**Task requirements:**
From the records below, output exactly the lines starting at the line with "تحميل المزيد" and ending at the line with "De plus, comme", both of them included, but no pictures.

**Material for this exercise:**
▼▼▼
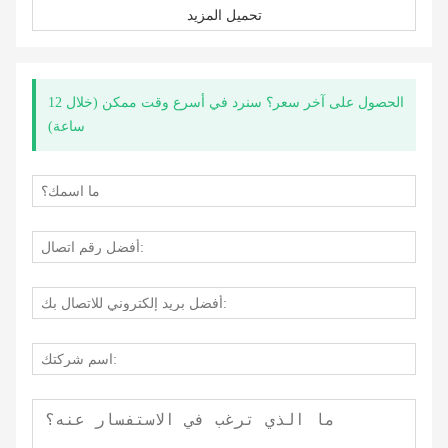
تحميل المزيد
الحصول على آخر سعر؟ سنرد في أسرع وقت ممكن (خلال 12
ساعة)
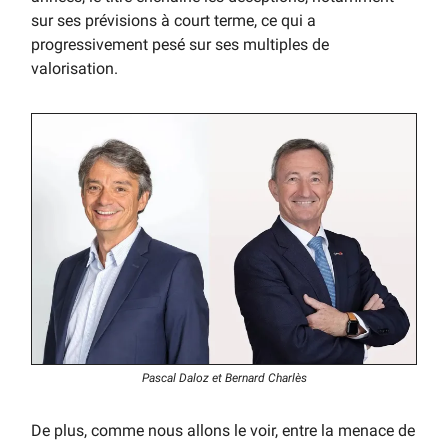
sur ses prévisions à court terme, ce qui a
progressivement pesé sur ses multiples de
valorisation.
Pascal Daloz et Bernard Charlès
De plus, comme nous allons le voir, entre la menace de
▲▲▲
▼▼▼
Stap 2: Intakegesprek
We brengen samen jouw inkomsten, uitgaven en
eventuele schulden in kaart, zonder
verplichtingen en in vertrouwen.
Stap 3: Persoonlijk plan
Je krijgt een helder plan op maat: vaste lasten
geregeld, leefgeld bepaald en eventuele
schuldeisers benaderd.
▲▲▲
**Expected answer:**
تحميل المزيد
الحصول على آخر سعر؟ سنرد في أسرع وقت ممكن (خلال 12
ساعة)
sur ses prévisions à court terme, ce qui a
progressivement pesé sur ses multiples de
valorisation.
Pascal Daloz et Bernard Charlès
De plus, comme nous allons le voir, entre la menace de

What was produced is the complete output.